* To do *
Count how many lines below include the word "PCLine". Answer with a number only.

*** Records to process

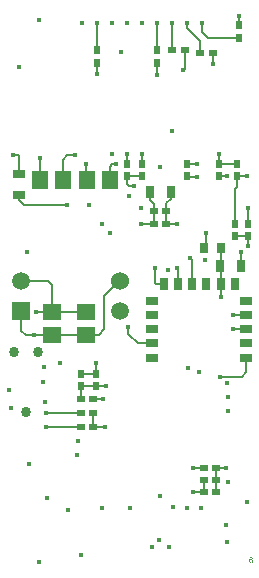
<source format=gbl>
G04 Layer_Physical_Order=6*
G04 Layer_Color=16711680*
%FSLAX24Y24*%
%MOIN*%
G70*
G01*
G75*
%ADD22R,0.0200X0.0250*%
%ADD23R,0.0250X0.0200*%
%ADD24R,0.0520X0.0600*%
%ADD31R,0.0300X0.0400*%
%ADD32R,0.0400X0.0300*%
%ADD37C,0.0059*%
%ADD38C,0.0060*%
%ADD40C,0.0600*%
%ADD41C,0.0591*%
%ADD42R,0.0591X0.0591*%
%ADD43C,0.0340*%
%ADD44C,0.0157*%
%ADD52R,0.0394X0.0276*%
%ADD53R,0.0276X0.0394*%
%ADD54R,0.0276X0.0354*%
%ADD55R,0.0600X0.0520*%
G36*
X3118Y-6517D02*
X3120D01*
X3122Y-6517D01*
X3128Y-6518D01*
X3134Y-6520D01*
X3140Y-6522D01*
X3147Y-6526D01*
X3150Y-6528D01*
X3153Y-6530D01*
X3153Y-6530D01*
X3153Y-6531D01*
X3154Y-6532D01*
X3155Y-6532D01*
X3157Y-6534D01*
X3158Y-6536D01*
X3161Y-6540D01*
X3164Y-6545D01*
X3167Y-6551D01*
X3170Y-6559D01*
X3171Y-6567D01*
X3147Y-6569D01*
Y-6568D01*
X3146Y-6568D01*
X3146Y-6566D01*
X3145Y-6564D01*
X3144Y-6561D01*
X3143Y-6557D01*
X3141Y-6554D01*
X3139Y-6550D01*
X3137Y-6548D01*
X3137Y-6547D01*
X3135Y-6546D01*
X3133Y-6544D01*
X3130Y-6542D01*
X3127Y-6541D01*
X3123Y-6539D01*
X3118Y-6538D01*
X3112Y-6537D01*
X3110D01*
X3108Y-6537D01*
X3105Y-6538D01*
X3102Y-6539D01*
X3098Y-6540D01*
X3095Y-6541D01*
X3091Y-6544D01*
X3091Y-6544D01*
X3089Y-6545D01*
X3087Y-6547D01*
X3085Y-6550D01*
X3082Y-6554D01*
X3079Y-6558D01*
X3076Y-6563D01*
X3073Y-6569D01*
Y-6569D01*
X3072Y-6570D01*
X3072Y-6571D01*
X3072Y-6572D01*
X3071Y-6573D01*
X3071Y-6575D01*
X3070Y-6578D01*
X3070Y-6581D01*
X3069Y-6584D01*
X3068Y-6587D01*
X3068Y-6591D01*
X3067Y-6595D01*
X3067Y-6600D01*
X3066Y-6605D01*
X3066Y-6610D01*
Y-6615D01*
X3066Y-6615D01*
X3068Y-6613D01*
X3070Y-6611D01*
X3072Y-6608D01*
X3075Y-6604D01*
X3079Y-6601D01*
X3083Y-6598D01*
X3088Y-6595D01*
X3088D01*
X3088Y-6595D01*
X3090Y-6594D01*
X3093Y-6593D01*
X3096Y-6591D01*
X3100Y-6590D01*
X3105Y-6589D01*
X3110Y-6589D01*
X3115Y-6588D01*
X3117D01*
X3119Y-6589D01*
X3121Y-6589D01*
X3124Y-6589D01*
X3127Y-6590D01*
X3130Y-6591D01*
X3136Y-6593D01*
X3140Y-6594D01*
X3143Y-6596D01*
X3147Y-6598D01*
X3150Y-6601D01*
X3154Y-6603D01*
X3157Y-6607D01*
X3157Y-6607D01*
X3158Y-6607D01*
X3159Y-6608D01*
X3160Y-6610D01*
X3161Y-6612D01*
X3163Y-6614D01*
X3164Y-6617D01*
X3166Y-6619D01*
X3168Y-6623D01*
X3169Y-6626D01*
X3171Y-6630D01*
X3172Y-6634D01*
X3173Y-6639D01*
X3174Y-6644D01*
X3174Y-6649D01*
X3175Y-6654D01*
Y-6654D01*
Y-6655D01*
Y-6656D01*
Y-6657D01*
X3174Y-6659D01*
Y-6660D01*
X3173Y-6665D01*
X3173Y-6671D01*
X3171Y-6676D01*
X3169Y-6683D01*
X3166Y-6689D01*
Y-6689D01*
X3166Y-6690D01*
X3165Y-6690D01*
X3165Y-6692D01*
X3163Y-6695D01*
X3160Y-6698D01*
X3157Y-6702D01*
X3153Y-6706D01*
X3149Y-6711D01*
X3144Y-6714D01*
X3143D01*
X3143Y-6714D01*
X3142Y-6715D01*
X3141Y-6715D01*
X3138Y-6717D01*
X3134Y-6718D01*
X3130Y-6720D01*
X3124Y-6721D01*
X3118Y-6722D01*
X3111Y-6722D01*
X3110D01*
X3108Y-6722D01*
X3106D01*
X3103Y-6722D01*
X3100Y-6721D01*
X3097Y-6720D01*
X3093Y-6720D01*
X3089Y-6718D01*
X3085Y-6717D01*
X3081Y-6715D01*
X3077Y-6713D01*
X3073Y-6710D01*
X3069Y-6707D01*
X3065Y-6704D01*
X3061Y-6700D01*
X3061Y-6699D01*
X3060Y-6699D01*
X3059Y-6697D01*
X3058Y-6695D01*
X3056Y-6693D01*
X3055Y-6690D01*
X3053Y-6686D01*
X3051Y-6682D01*
X3049Y-6677D01*
X3047Y-6672D01*
X3046Y-6665D01*
X3045Y-6659D01*
X3043Y-6651D01*
X3042Y-6643D01*
X3042Y-6634D01*
X3041Y-6625D01*
Y-6625D01*
Y-6624D01*
Y-6623D01*
Y-6622D01*
X3042Y-6619D01*
Y-6615D01*
X3042Y-6611D01*
X3043Y-6605D01*
X3043Y-6599D01*
X3044Y-6592D01*
X3045Y-6586D01*
X3047Y-6578D01*
X3048Y-6571D01*
X3050Y-6564D01*
X3053Y-6558D01*
X3056Y-6551D01*
X3059Y-6545D01*
X3063Y-6540D01*
X3063Y-6540D01*
X3064Y-6539D01*
X3065Y-6538D01*
X3066Y-6536D01*
X3068Y-6534D01*
X3070Y-6533D01*
X3073Y-6530D01*
X3076Y-6528D01*
X3080Y-6526D01*
X3084Y-6524D01*
X3088Y-6522D01*
X3092Y-6520D01*
X3097Y-6519D01*
X3102Y-6518D01*
X3108Y-6517D01*
X3114Y-6517D01*
X3116D01*
X3118Y-6517D01*
D02*
G37*
%LPC*%
G36*
X3110Y-6610D02*
X3108D01*
X3107Y-6610D01*
X3104Y-6611D01*
X3100Y-6612D01*
X3096Y-6613D01*
X3091Y-6615D01*
X3086Y-6618D01*
X3081Y-6622D01*
X3081Y-6623D01*
X3080Y-6624D01*
X3078Y-6627D01*
X3076Y-6631D01*
X3074Y-6635D01*
X3072Y-6641D01*
X3070Y-6647D01*
X3070Y-6654D01*
Y-6654D01*
Y-6656D01*
X3070Y-6658D01*
X3070Y-6662D01*
X3071Y-6665D01*
X3072Y-6669D01*
X3073Y-6674D01*
X3075Y-6678D01*
X3075Y-6679D01*
X3076Y-6680D01*
X3077Y-6682D01*
X3079Y-6685D01*
X3081Y-6688D01*
X3084Y-6691D01*
X3087Y-6693D01*
X3090Y-6696D01*
X3091Y-6696D01*
X3092Y-6697D01*
X3094Y-6698D01*
X3097Y-6699D01*
X3100Y-6700D01*
X3103Y-6701D01*
X3107Y-6702D01*
X3111Y-6702D01*
X3112D01*
X3114Y-6702D01*
X3116Y-6701D01*
X3120Y-6701D01*
X3124Y-6699D01*
X3129Y-6697D01*
X3134Y-6694D01*
X3136Y-6692D01*
X3138Y-6690D01*
Y-6689D01*
X3139Y-6689D01*
X3140Y-6687D01*
X3141Y-6684D01*
X3144Y-6681D01*
X3146Y-6676D01*
X3148Y-6670D01*
X3149Y-6663D01*
X3149Y-6655D01*
Y-6655D01*
Y-6654D01*
Y-6653D01*
X3149Y-6652D01*
Y-6650D01*
X3149Y-6648D01*
X3148Y-6643D01*
X3147Y-6638D01*
X3145Y-6633D01*
X3142Y-6627D01*
X3138Y-6622D01*
X3137Y-6622D01*
X3136Y-6620D01*
X3134Y-6619D01*
X3130Y-6616D01*
X3126Y-6614D01*
X3122Y-6612D01*
X3116Y-6611D01*
X3110Y-6610D01*
D02*
G37*
%LPD*%
D22*
X2569Y4596D02*
D03*
Y4183D02*
D03*
X2992Y4193D02*
D03*
Y4606D02*
D03*
X-2025Y9970D02*
D03*
Y10384D02*
D03*
X974Y6594D02*
D03*
Y6181D02*
D03*
X2028Y6594D02*
D03*
Y6181D02*
D03*
X2697Y11211D02*
D03*
Y10797D02*
D03*
X-532Y6181D02*
D03*
Y6594D02*
D03*
X-25Y9970D02*
D03*
Y10384D02*
D03*
X-1024Y6594D02*
D03*
Y6181D02*
D03*
X2648D02*
D03*
Y6594D02*
D03*
X-2569Y-817D02*
D03*
Y-404D02*
D03*
X-2077Y-817D02*
D03*
Y-404D02*
D03*
D23*
X1526Y-4341D02*
D03*
X1939D02*
D03*
X1526Y-3533D02*
D03*
X1939D02*
D03*
X1526Y-3947D02*
D03*
X1939D02*
D03*
X886Y10384D02*
D03*
X472D02*
D03*
X1821Y10276D02*
D03*
X1407D02*
D03*
X285Y4606D02*
D03*
X-128D02*
D03*
X285Y5020D02*
D03*
X-128D02*
D03*
X-2156Y-1230D02*
D03*
X-2569D02*
D03*
Y-1703D02*
D03*
X-2156D02*
D03*
X-2569Y-2175D02*
D03*
X-2156D02*
D03*
D24*
X-3923Y6063D02*
D03*
X-3169D02*
D03*
X-1598D02*
D03*
X-2352D02*
D03*
D31*
X2084Y3182D02*
D03*
X2784D02*
D03*
X432Y5662D02*
D03*
X-268D02*
D03*
D32*
X-4619Y5549D02*
D03*
Y6249D02*
D03*
D37*
X845Y9715D02*
X886Y9756D01*
Y10384D01*
X472D02*
X482Y10394D01*
Y11289D01*
X1407Y10276D02*
Y10689D01*
X984Y11112D02*
X1407Y10689D01*
X984Y11112D02*
Y11299D01*
X1821Y9931D02*
Y10276D01*
X2697Y11211D02*
Y11526D01*
X669Y2579D02*
Y3061D01*
X620Y3110D02*
X669Y3061D01*
X-108Y2638D02*
Y3110D01*
Y2638D02*
X-49Y2579D01*
X196D01*
X669D02*
X699Y2609D01*
X-1004Y935D02*
X-679Y610D01*
X-1004Y935D02*
Y1171D01*
X1496Y3799D02*
X1614Y3917D01*
Y4281D01*
X1141Y2579D02*
Y3376D01*
X1053Y3465D02*
X1141Y3376D01*
X2569Y4596D02*
Y5758D01*
X2648Y5837D01*
Y6181D01*
X2982Y4183D02*
X2992Y4193D01*
X2569Y4183D02*
X2982D01*
X1939Y-4341D02*
Y-3947D01*
Y-3533D01*
X1526Y-4341D02*
Y-3947D01*
X-2025Y9599D02*
Y9970D01*
X-2028Y9596D02*
X-2025Y9599D01*
X-25Y9572D02*
Y9970D01*
X-30Y9567D02*
X-25Y9572D01*
X-2156Y-2175D02*
Y-1703D01*
Y-1230D02*
X-1831D01*
X-1821Y-1240D01*
X-2077Y-404D02*
Y-49D01*
Y-404D02*
X-2077Y-404D01*
X-2569D02*
X-2077D01*
X-2569Y-817D02*
X-2077D01*
X-2569Y-1230D02*
Y-817D01*
Y-1230D02*
X-2569Y-1230D01*
X-3720Y-2175D02*
X-3720Y-2175D01*
X-2569D01*
X-3720Y-1713D02*
X-2579D01*
X-2569Y-1703D01*
X-4843Y6900D02*
X-4665D01*
X-4619Y6853D01*
Y6249D02*
Y6853D01*
X-128Y4606D02*
Y5020D01*
X432Y5422D02*
Y5662D01*
X-268Y5406D02*
Y5662D01*
Y5406D02*
X-128Y5266D01*
Y5020D02*
Y5266D01*
X2028Y6181D02*
X2303D01*
X2303Y6181D01*
X2784Y3182D02*
X2785Y3183D01*
Y3652D01*
X2500Y1555D02*
X2952D01*
X1161Y-4341D02*
X1526D01*
X1171Y-3543D02*
X1516D01*
X1526Y-3533D01*
X-2156Y-2175D02*
X-1772D01*
X-1772Y-2175D01*
X2087Y3184D02*
Y3799D01*
X1516Y3780D02*
X1535Y3799D01*
X974Y6594D02*
X1289D01*
X1289Y6594D01*
X974Y6181D02*
X974Y6181D01*
X974Y6181D02*
X984Y6171D01*
X1309D01*
X285Y5020D02*
Y5276D01*
X432Y5422D01*
X285Y4606D02*
X286Y4606D01*
X-551Y4606D02*
X-128D01*
X2510Y1083D02*
X2952D01*
X2992Y4606D02*
Y5128D01*
X2992Y4606D02*
X2992Y4606D01*
X2992Y3848D02*
X2992Y3848D01*
X2992Y3848D02*
Y4193D01*
X2082Y3179D02*
X2087Y3175D01*
X2648Y6181D02*
X2963D01*
X2963Y6181D01*
X2028Y6594D02*
X2648D01*
X296Y4616D02*
X306Y4606D01*
X630D01*
X-2411Y876D02*
X-2392Y896D01*
X-4409Y876D02*
X-4144D01*
X-3524Y1640D02*
X-2402D01*
X-2392Y1650D01*
X-3669Y2703D02*
X-3524Y2557D01*
Y1640D02*
Y2557D01*
X-3539Y1624D02*
X-3524Y1640D01*
X-2392Y896D02*
X-1969D01*
X-1791Y1073D01*
Y2195D01*
X-1319Y2667D01*
X-2411Y6122D02*
Y6575D01*
Y6122D02*
X-2352Y6063D01*
X-3022Y6880D02*
X-2766D01*
X-3169Y6732D02*
X-3022Y6880D01*
X-3169Y6063D02*
Y6732D01*
X-1598Y6063D02*
Y6502D01*
X-1526Y6575D01*
X-1388D01*
X-1024Y5915D02*
Y6181D01*
Y5915D02*
X-974Y5866D01*
X-797D01*
X1662Y10797D02*
X2697D01*
X1476Y10983D02*
X1662Y10797D01*
X1476Y10983D02*
Y11289D01*
X2697Y11211D02*
X2697Y11211D01*
X-2077Y-817D02*
X-1742D01*
X-4619Y5386D02*
Y5549D01*
X1939Y-3533D02*
X2283D01*
X2283Y-3533D01*
X-3923Y6063D02*
Y6778D01*
X-3937Y6791D02*
X-3923Y6778D01*
X285Y4606D02*
Y5020D01*
X2087Y2146D02*
Y3175D01*
X1496Y3799D02*
X1516Y3780D01*
X-4144Y876D02*
X-2411D01*
X286Y4606D02*
X296Y4616D01*
X-3559Y1644D02*
X-3539Y1624D01*
X-4075Y1644D02*
X-3559D01*
X-4567Y1033D02*
Y1693D01*
Y1033D02*
X-4409Y876D01*
X-4459Y5226D02*
X-3022D01*
X-4619Y5386D02*
X-4459Y5226D01*
X-4567Y2703D02*
X-3669D01*
X-679Y610D02*
X-196D01*
X2952Y-345D02*
Y138D01*
X2794Y-504D02*
X2952Y-345D01*
X2067Y-504D02*
X2794D01*
D38*
X-25Y10384D02*
Y11294D01*
X-20Y11299D01*
X-2028Y10387D02*
Y11299D01*
Y10387D02*
X-2025Y10384D01*
X-1024Y6594D02*
Y6919D01*
X-532Y6594D02*
Y6919D01*
X-1024Y6181D02*
X-532D01*
X2028Y6594D02*
Y6919D01*
D40*
X-1280Y2677D02*
D03*
D41*
Y1677D02*
D03*
X-4567Y2693D02*
D03*
D42*
Y1693D02*
D03*
D43*
X-4400Y-1693D02*
D03*
X-4800Y307D02*
D03*
X-4000D02*
D03*
D44*
X1821Y9931D02*
D03*
X845Y9715D02*
D03*
X482Y11289D02*
D03*
X984Y11299D02*
D03*
X2697Y11526D02*
D03*
X620Y3110D02*
D03*
X325Y3071D02*
D03*
X-108Y3110D02*
D03*
X-3750Y-1358D02*
D03*
X59Y-4478D02*
D03*
X-1004Y1171D02*
D03*
X1614Y4281D02*
D03*
X1585Y3406D02*
D03*
X2283Y-3533D02*
D03*
X1476Y11289D02*
D03*
X-20Y11299D02*
D03*
X-2028D02*
D03*
X-1024Y6919D02*
D03*
X-531D02*
D03*
X2028D02*
D03*
X-2520Y11299D02*
D03*
X-1526D02*
D03*
X-1024D02*
D03*
X-1220Y10325D02*
D03*
X-4636Y9813D02*
D03*
X-3967Y11378D02*
D03*
X2992Y5128D02*
D03*
X-955Y5531D02*
D03*
X-4350Y3671D02*
D03*
X-1614Y4291D02*
D03*
X-4843Y6900D02*
D03*
X-3804Y-187D02*
D03*
X-3278Y-49D02*
D03*
X-2028Y9596D02*
D03*
X-915Y-4872D02*
D03*
X-30Y9567D02*
D03*
X-1821Y-1240D02*
D03*
X-2077Y-49D02*
D03*
X69Y6506D02*
D03*
X-3720Y-2175D02*
D03*
Y-1713D02*
D03*
X-1850Y-4862D02*
D03*
X-2550Y-6453D02*
D03*
X2303Y6181D02*
D03*
X2785Y3652D02*
D03*
X2500Y1555D02*
D03*
X472Y7697D02*
D03*
X-525Y11299D02*
D03*
X512Y-4852D02*
D03*
X984Y-4862D02*
D03*
X1161Y-4341D02*
D03*
X1447Y-4862D02*
D03*
X2313Y-719D02*
D03*
X1171Y-3543D02*
D03*
X2963Y-4665D02*
D03*
X2333Y-4016D02*
D03*
X-3711Y-4537D02*
D03*
X-3002Y-4951D02*
D03*
X-1772Y-2175D02*
D03*
X-2667Y-2648D02*
D03*
X-2687Y-3120D02*
D03*
X-3816Y-687D02*
D03*
X-4902Y-1535D02*
D03*
X-4980Y-935D02*
D03*
X2343Y-1181D02*
D03*
Y-1634D02*
D03*
X1289Y6594D02*
D03*
X1309Y6171D02*
D03*
X-551Y5128D02*
D03*
Y4606D02*
D03*
X1053Y3465D02*
D03*
X2510Y1083D02*
D03*
X2992Y3848D02*
D03*
X2087Y2146D02*
D03*
X2283Y-5433D02*
D03*
X2963Y6181D02*
D03*
X630Y4606D02*
D03*
X39Y-5945D02*
D03*
X-4144Y876D02*
D03*
X-2411Y6575D02*
D03*
X-2766Y6880D02*
D03*
X-1388Y6575D02*
D03*
X-797Y5866D02*
D03*
X-1526Y6909D02*
D03*
X-2313Y5226D02*
D03*
X-1880Y4587D02*
D03*
X-1742Y-817D02*
D03*
X374Y-6171D02*
D03*
X-207D02*
D03*
X2293Y-6014D02*
D03*
X-3937Y6791D02*
D03*
X-3957Y-6673D02*
D03*
X-4075Y1644D02*
D03*
X-4311Y-3425D02*
D03*
X-3022Y5226D02*
D03*
X1368Y-335D02*
D03*
X1004Y-226D02*
D03*
X2067Y-504D02*
D03*
D52*
X-196Y138D02*
D03*
Y610D02*
D03*
Y1083D02*
D03*
Y1555D02*
D03*
Y2028D02*
D03*
X2952D02*
D03*
Y1555D02*
D03*
Y1083D02*
D03*
Y610D02*
D03*
Y138D02*
D03*
D53*
X196Y2579D02*
D03*
X669D02*
D03*
X1141D02*
D03*
X1614D02*
D03*
X2086D02*
D03*
X2559D02*
D03*
D54*
X2087Y3799D02*
D03*
X1535D02*
D03*
D55*
X-3524Y886D02*
D03*
Y1640D02*
D03*
X-2392Y896D02*
D03*
Y1650D02*
D03*
M02*

</source>
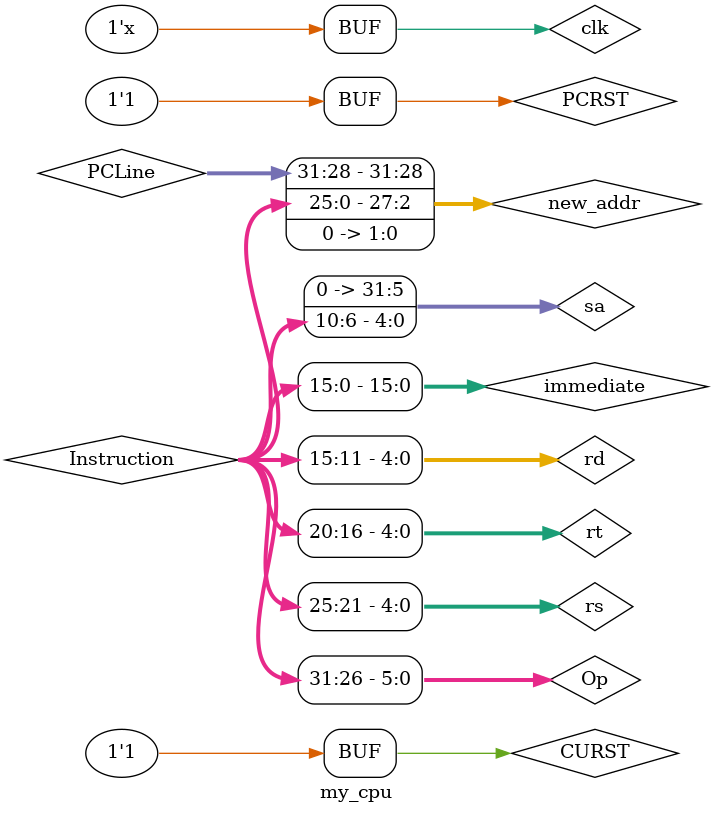
<source format=v>
`timescale 1ns / 1ps

module my_cpu();

//defination of wires and regs
	reg [31:0] PCLine;
	reg clk;
	reg PCRST;
	reg CURST;
	wire [31:0] Instruction;
	wire [5:0] Op;
	wire [4:0] rs;
	wire [4:0] rt;
	wire [4:0] rd;
	wire [15:0] immediate;
	wire [31:0] sa;
//	wire [25:0] sub_addr;
	wire [31:0] new_addr;
   wire [31:0] read_data1_DR;
	wire [31:0] read_data2_DR;
	wire zero;
	wire [31:0] extended_immediate;
	wire [31:0] result;
	wire [31:0] result_DR;
	wire [31:0] write_data;
	wire [31:0] read_data1;
	wire [31:0] read_data2;
	
	//wires of control unit
	wire PCWre;
   wire ALUSrcA;
	wire ALUSrcB;
	wire ALUM2Reg;
	wire RegWre;
	wire WrRegData;
	wire InsMemRW;
	wire RD;
	wire WR;
	wire IRWre;
	wire ExtSel;
	wire [1:0] PCSrc;
	wire [1:0] RegDst;
	wire [2:0] ALUOp;

//end of defination

	initial begin
		CURST = 0;
		PCRST = 0;
		#1000;
		CURST = 1;
		PCRST = 1;
	end
	//PC initial
	initial begin
		PCLine = 0;
	end
	//end of PC initial
	

//clock
	initial begin
		clk = 0;
	end
	
	always #500
		clk = ~clk;
//end of clock

//data path

	InstructionMemory instructionmemory(PCLine, Instruction, clk, IRWre);
	//destruction of instruction
	assign Op = Instruction [31:26];
	assign rs = Instruction [25:21];
	assign rt = Instruction [20:16];
	assign rd = Instruction [15:11];
	assign immediate = Instruction [15:0];
	assign new_addr[31:28] = PCLine[31:28];
	assign new_addr[27:2] = Instruction [25:0];
	assign new_addr[1:0] = 2'b00;
	assign sa[31:0] = {{27{1'b0}},Instruction [10:6]};
	//end of destruction
	
	
	ControlUnit controlunit(Op,zero,clk,CURST,PCWre,ALUSrcA,ALUSrcB,
									ALUM2Reg,RegWre,WrRegData,InsMemRW,RD,WR,
									IRWre,ExtSel,PCSrc,RegDst,ALUOp);
	
	RegisterFile registerfile (clk,RegWre,RegDst,WrRegData,rs,rt,rd,
										write_data,PCLine,read_data1,read_data2);
	DataLate ADR (read_data1,read_data1_DR,clk);
	DataLate BDR (read_data2,read_data2_DR,clk);
	
	Extend extend (immediate, ExtSel, extended_immediate);
	
	ALU alu (read_data1_DR,read_data2_DR,sa,extended_immediate,
				ALUSrcA,ALUSrcB,ALUOp,zero,result);
	DataLate ALUout (result,result_DR,clk);
	
	DataMemory datamemory (result,result_DR,read_data2_DR,RD,WR,ALUM2Reg,write_data,clk);
	//PC refresh
	always@(posedge clk) begin
		if (PCWre == 0)
			PCLine <= PCLine;
		else begin
			if(PCSrc == 2'b00)
				PCLine <= PCLine + 4;
			else if (PCSrc == 2'b01)
				PCLine <= PCLine + 4 + (extended_immediate<<2);
			else if (PCSrc == 2'b10)
				PCLine <= read_data1;
			else
				PCLine <= new_addr;
		end
	end
	//end of PC refresh
endmodule

</source>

******

* Solution to the exercise *
10